— Provided passage —
The Hawks appeared to go ahead 2-1 when Hartman got a puck past Mike Smith with 16:07 remaining in the second period. Hartman fell into Smith in the crease, however, and the Flames had the goal overturned after coach Glen Gulutzan challenged goaltender interference.

"I mean the call on the ice was a goal," Hartman said. "They took eight minutes to try to look for it. They looked pretty hard."

While Quenneville said the call could have gone either way, he's not a big fan of how reviews can sap the energy out of a crowd.

"Whether they get it right or not, I still don't know if that's the best thing for slowing down the pace and the excitement of a building," he said. "But that works both ways, and you can have some positive developments on that same sort of play."


Enough about that play, though. The Hawks had plenty of other chances to put away a Flames team that went through all kinds of travel delays and didn't land at O'Hare until 11:30 Monday night.

In the end, only Alex DeBrincat's power-play goal 3:35 into the first period and Patrick Kane's with 5.1 seconds left in the game managed to get past Smith.

A contest that seemed destined for overtime took an ugly turn for the Hawks when Stone's shot from just inside the blue line found its way through a maze of players and sticks.

It appeared the puck may have deflected off the high stick of Johnny Gaudreau before getting past Jeff Glass, but the refs didn't see it that way and the goal stood.

The Flames made it 3-1 on an empty-net goal by Sean Monahan with 1:51 remaining, which made Kane's last-second goal moot.

— Excerpted data —
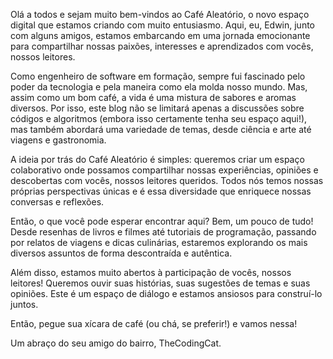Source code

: Olá a todos e sejam muito bem-vindos ao Café Aleatório, o novo espaço digital que estamos criando com muito entusiasmo. Aqui, eu, Edwin, junto com alguns amigos, estamos embarcando em uma jornada emocionante para compartilhar nossas paixões, interesses e aprendizados com vocês, nossos leitores.

Como engenheiro de software em formação, sempre fui fascinado pelo poder da tecnologia e pela maneira como ela molda nosso mundo. Mas, assim como um bom café, a vida é uma mistura de sabores e aromas diversos. Por isso, este blog não se limitará apenas a discussões sobre códigos e algoritmos (embora isso certamente tenha seu espaço aqui!), mas também abordará uma variedade de temas, desde ciência e arte até viagens e gastronomia.

A ideia por trás do Café Aleatório é simples: queremos criar um espaço colaborativo onde possamos compartilhar nossas experiências, opiniões e descobertas com vocês, nossos leitores queridos. Todos nós temos nossas próprias perspectivas únicas e é essa diversidade que enriquece nossas conversas e reflexões.

Então, o que você pode esperar encontrar aqui? Bem, um pouco de tudo! Desde resenhas de livros e filmes até tutoriais de programação, passando por relatos de viagens e dicas culinárias, estaremos explorando os mais diversos assuntos de forma descontraída e autêntica.

Além disso, estamos muito abertos à participação de vocês, nossos leitores! Queremos ouvir suas histórias, suas sugestões de temas e suas opiniões. Este é um espaço de diálogo e estamos ansiosos para construí-lo juntos.

Então, pegue sua xícara de café (ou chá, se preferir!) e vamos nessa!

Um abraço do seu amigo do bairro, TheCodingCat.
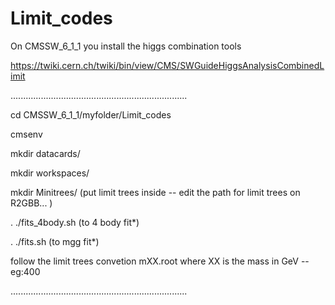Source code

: Limit_codes
===========

On CMSSW_6_1_1 you install the higgs combination tools

https://twiki.cern.ch/twiki/bin/view/CMS/SWGuideHiggsAnalysisCombinedLimit

......................................................................

cd CMSSW_6_1_1/myfolder/Limit_codes

cmsenv

mkdir datacards/

mkdir workspaces/

mkdir Minitrees/ (put limit trees inside -- edit the path for limit trees on R2GBB... )

. ./fits_4body.sh (to 4 body fit*)

. ./fits.sh (to mgg fit*)

follow the limit trees convetion mXX.root where XX is the mass in GeV -- eg:400

......................................................................




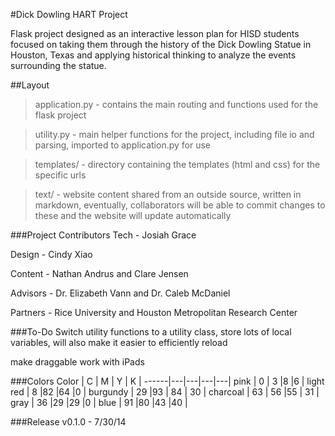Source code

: #Dick Dowling HART Project

Flask project designed as an interactive lesson plan for HISD students focused on taking them through the history of the Dick Dowling Statue in Houston, Texas and applying historical thinking to analyze the events surrounding the statue. 

##Layout
> application.py - contains the main routing and functions used for the flask project

> utility.py - main helper functions for the project, including file io and parsing, imported to application.py for use

> templates/ - directory containing the templates (html and css) for the specific urls 

> text/ - website content shared from an outside source, written in markdown, eventually, collaborators will be able to commit changes to these and the website will update automatically

###Project Contributors
Tech - Josiah Grace

Design - Cindy Xiao

Content - Nathan Andrus and Clare Jensen

Advisors - Dr. Elizabeth Vann and Dr. Caleb McDaniel

Partners - Rice University and Houston Metropolitan Research Center

###To-Do
Switch utility functions to a utility class, store lots of local variables, will also make it easier to efficiently reload

make draggable work with iPads

###Colors
Color | C | M | Y | K | 
------|---|---|---|---|
pink |  0 | 3  |8  |6 | 
light red | 8 |82 |64 |0 |
burgundy | 29 |93 | 84 | 30 |
charcoal | 63 | 56  |55  | 31 |
gray | 36 |29 |29 |0 |
blue | 91 |80 |43 |40 |

###Release
v0.1.0 - 7/30/14
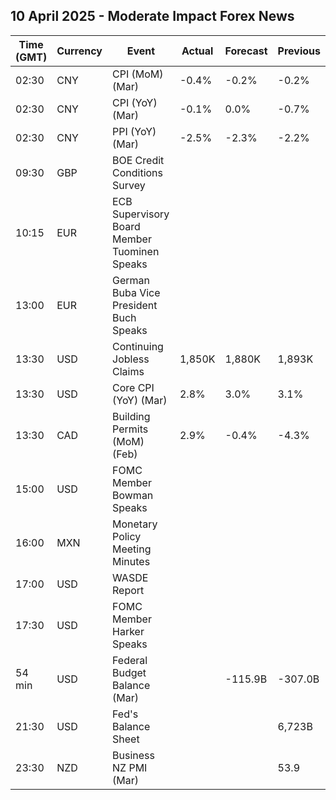 ## 10 April 2025 - Moderate Impact Forex News

| Time (GMT) | Currency | Event | Actual | Forecast | Previous |
|------|----------|-------|--------|----------|----------|
| 02:30 | CNY | CPI (MoM) (Mar) | -0.4% | -0.2% | -0.2% |
| 02:30 | CNY | CPI (YoY) (Mar) | -0.1% | 0.0% | -0.7% |
| 02:30 | CNY | PPI (YoY) (Mar) | -2.5% | -2.3% | -2.2% |
| 09:30 | GBP | BOE Credit Conditions Survey |  |  |  |
| 10:15 | EUR | ECB Supervisory Board Member Tuominen Speaks |  |  |  |
| 13:00 | EUR | German Buba Vice President Buch Speaks |  |  |  |
| 13:30 | USD | Continuing Jobless Claims | 1,850K | 1,880K | 1,893K |
| 13:30 | USD | Core CPI (YoY) (Mar) | 2.8% | 3.0% | 3.1% |
| 13:30 | CAD | Building Permits (MoM) (Feb) | 2.9% | -0.4% | -4.3% |
| 15:00 | USD | FOMC Member Bowman Speaks |  |  |  |
| 16:00 | MXN | Monetary Policy Meeting Minutes |  |  |  |
| 17:00 | USD | WASDE Report |  |  |  |
| 17:30 | USD | FOMC Member Harker Speaks |  |  |  |
| 54 min | USD | Federal Budget Balance (Mar) |  | -115.9B | -307.0B |
| 21:30 | USD | Fed's Balance Sheet |  |  | 6,723B |
| 23:30 | NZD | Business NZ PMI (Mar) |  |  | 53.9 |
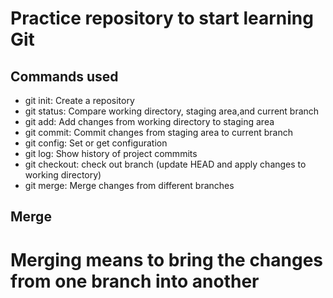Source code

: # Practice repository to start learning Git

## Commands used

- git init: Create a repository
- git status: Compare working directory, staging area,and current branch
- git add: Add changes from working directory to staging area
- git commit: Commit changes from staging area to current branch
- git config: Set or get configuration
- git log: Show history of project commmits
- git checkout: check out branch (update HEAD and apply changes to working directory)
- git merge: Merge changes from different branches


## Merge

# Merging means to bring the changes from one branch into another
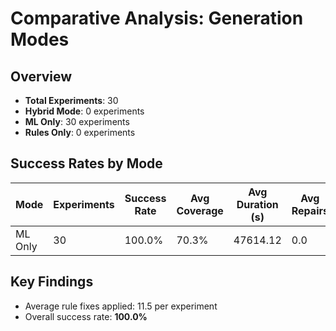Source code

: # Comparative Analysis: Generation Modes

## Overview

- **Total Experiments**: 30
- **Hybrid Mode**: 0 experiments
- **ML Only**: 30 experiments
- **Rules Only**: 0 experiments

## Success Rates by Mode

| Mode | Experiments | Success Rate | Avg Coverage | Avg Duration (s) | Avg Repairs |
|------|-------------|--------------|--------------|------------------|-------------|
| ML Only | 30 | 100.0% | 70.3% | 47614.12 | 0.0 |

## Key Findings

- Average rule fixes applied: 11.5 per experiment
- Overall success rate: **100.0%**
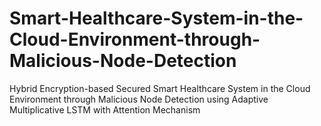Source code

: # Smart-Healthcare-System-in-the-Cloud-Environment-through-Malicious-Node-Detection
Hybrid Encryption-based Secured Smart Healthcare System in the Cloud Environment through Malicious Node Detection using Adaptive Multiplicative LSTM with Attention Mechanism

— Questions —
1. According to the game recap, at what time did the Flames land at O'Hare?
2. Retype the game recap from "A contest that" up to and including "the goal stood.".

— Answers by item —
1. 11:30 Monday night.

2.
A contest that seemed destined for overtime took an ugly turn for the Hawks when Stone's shot from just inside the blue line found its way through a maze of players and sticks.

It appeared the puck may have deflected off the high stick of Johnny Gaudreau before getting past Jeff Glass, but the refs didn't see it that way and the goal stood.